Una libro/guida a “tiratura limitata” che tra le sue pagine raccoglie e illustra il 1° cammino che tocca le terre dello spartiacque del medio Appennino Campano, luoghi che furono distrutti dal sisma del 1980. Un libro/guida che contiene al suo interno foto d’epoca, racconti, testimonianze e storie testimoniate dalla viva voce dei sopravvissuti a quella tragedia e di coloro che aiutarono a superare quei primi, difficili momenti. Una completa full-immersion nel cuore della “verde” Irpinia, tra le valli fluviali dell’alto Sele e quella dell’Ofanto. Un cammino che supera incredibili orizzonti, un itinerario denso di emozioni, un percorso attraverso i ricordi che si sviluppa lungo 6 tappe e che tocca i luoghi più colpiti dal disastroso terremoto del 23 novembre 1980.
PERCHE’ UN CAMMINO… DOPO 40 ANNI?
il “CAMMINO delle TERRE VIOLATE”
Nasce il PROGETTO: Il progetto “ATTRAVERSO LE TERRE VIOLATE©” Dieci anni fa chiudevo l’ultima pagina di un mio libro (“Cratere ’80, Gigli tra le Pietre”) con queste parole: “Crediamo che più di questa, nessun’altra tragedia potrà mai insegnare l’autentico senso della sofferenza umana, quel senso di vuoto e di impotenza che solo chi ha vissuto quegli attimi difficilmente potrà dimenticare di ciò che è stato… Fra trent’anni ancora, forse, non basteranno più le parole, gli scritti, le foto magari ingiallite, i ricordi sbiaditi nel tempo. Solo chi ha toccato con mano, solo chi ha perso qualcosa, quei tanti che hanno perso qualcuno, anche un semplice conoscente. “Loro”, e soltanto loro, saranno gli artefici del recupero di una memoria storica e di un retaggio culturale che non devono andare assolutamente smarriti per nessuna ragione; tutto ciò non solo per ridursi ad una semplice rievocazione del drammatico evento ma anche, e soprattutto, nel ricordo di coloro che oggi non sono più qui tra noi.”

Parti dell'esercizio
a) Secondo il testo sul Cammino delle Terre Violate, in quante tappe si sviluppa il percorso?
b) Ricopia parola per parola il testo sul Cammino delle Terre Violate, iniziando da "Una libro/guida a" e terminando con "DOPO 40 ANNI?".
c) Scrivi il seguito del testo sul Cammino delle Terre Violate, riprendendo dopo la sua ultima frase.
Le voci riportate qui sotto non hanno nulla a che vedere con il testo sul Cammino delle Terre Violate.

Voci fornite

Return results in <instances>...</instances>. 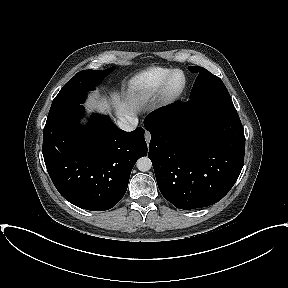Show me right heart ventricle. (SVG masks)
Masks as SVG:
<instances>
[{"label":"right heart ventricle","mask_w":288,"mask_h":288,"mask_svg":"<svg viewBox=\"0 0 288 288\" xmlns=\"http://www.w3.org/2000/svg\"><path fill=\"white\" fill-rule=\"evenodd\" d=\"M171 71L167 68L154 67L141 72L130 81V91L138 99L146 100L163 85Z\"/></svg>","instance_id":"right-heart-ventricle-1"}]
</instances>
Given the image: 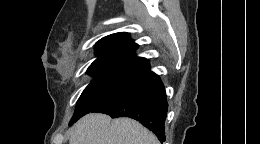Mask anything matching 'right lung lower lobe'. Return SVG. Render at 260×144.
<instances>
[{"label":"right lung lower lobe","instance_id":"1","mask_svg":"<svg viewBox=\"0 0 260 144\" xmlns=\"http://www.w3.org/2000/svg\"><path fill=\"white\" fill-rule=\"evenodd\" d=\"M167 108L163 83L158 75L146 67L120 91L91 112L105 113L112 118H133L156 134L160 141H165ZM73 123L70 122L69 125Z\"/></svg>","mask_w":260,"mask_h":144}]
</instances>
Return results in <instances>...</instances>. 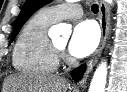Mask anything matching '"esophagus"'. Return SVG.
<instances>
[{
  "mask_svg": "<svg viewBox=\"0 0 127 92\" xmlns=\"http://www.w3.org/2000/svg\"><path fill=\"white\" fill-rule=\"evenodd\" d=\"M99 11H100L101 41L97 50L86 64V71L82 81L80 82V85L84 84L86 76L92 70L93 66L97 63L109 34L110 14H109V8L104 1L100 2Z\"/></svg>",
  "mask_w": 127,
  "mask_h": 92,
  "instance_id": "obj_1",
  "label": "esophagus"
}]
</instances>
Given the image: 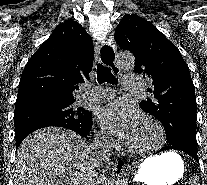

Soluzioni dell'esercizio
a) In sei tappe.

b)
Una libro/guida a “tiratura limitata” che tra le sue pagine raccoglie e illustra il 1° cammino che tocca le terre dello spartiacque del medio Appennino Campano, luoghi che furono distrutti dal sisma del 1980. Un libro/guida che contiene al suo interno foto d’epoca, racconti, testimonianze e storie testimoniate dalla viva voce dei sopravvissuti a quella tragedia e di coloro che aiutarono a superare quei primi, difficili momenti. Una completa full-immersion nel cuore della “verde” Irpinia, tra le valli fluviali dell’alto Sele e quella dell’Ofanto. Un cammino che supera incredibili orizzonti, un itinerario denso di emozioni, un percorso attraverso i ricordi che si sviluppa lungo 6 tappe e che tocca i luoghi più colpiti dal disastroso terremoto del 23 novembre 1980.
PERCHE’ UN CAMMINO… DOPO 40 ANNI?

c)
Narravo delle vicende vissute direttamente da testimone durante quei tragici giorni immediatamente ad una delle più grandi tragedie dello scorso secolo che colpì la dorsale appenninica tra Campania e Basilicata: il terremoto del 23 novembre 1980.
Oggi, come ho sempre fatto in 40 anni, ritorno spesso a percorrere quelle piste e quelle strade che s’inerpicano tra villaggi arroccati e borghi abbandonati, case e palazzine ricostruite tutte belle nelle rifiniture e dai vivaci colori pastello ma… prive di vita, con ampi viali, portali restaurati ma tutte coi portoni, le ante e gli infissi chiusi.
Decenni di esperienze dedicati allo sviluppo della conoscenza e alla fruizione dei territori interni del sud, per mezzo della pratica del turismo escursionistico e ambientale, mi hanno portato a progettare questo cammino lungo l’Appennino “martoriato” non solo dalle ferite della geomorfologia dei luoghi, ma anche da quelle ferite interiori che hanno lasciato nella mente e nell’animo segni indelebili di sensazioni mai dimenticate. Un cammino che condurrà, portatori sani di curiosità e appassionati, alla conoscenza di luoghi, di terre e di gente che oggi ancora le popolano.
Questo non è un cammino di solidarietà, qui la ricostruzione nonostante tutto – a differenza di altre realtà italiane recentemente disastrate – è avvenuta, ma questo itinerario a tappe desidera essere un percorso esperienziale che conduce alla scoperta di luoghi bellissimi e, laddove è ancora possibile, conoscere e ascoltare le storie di chi, dopo 40 anni, ancora ci vive in questi luoghi.
Un itinerario a tappe che coniuga la bellezza di luoghi ove perdere lo sguardo su orizzonti di straordinario fascino è, forse, l’emozione più grande, ad una fruizione turistica rispettosa dei luoghi trasformati dal sisma che ancora oggi riescono ad offrire tesori d’arte, di natura, di cultura, di fede.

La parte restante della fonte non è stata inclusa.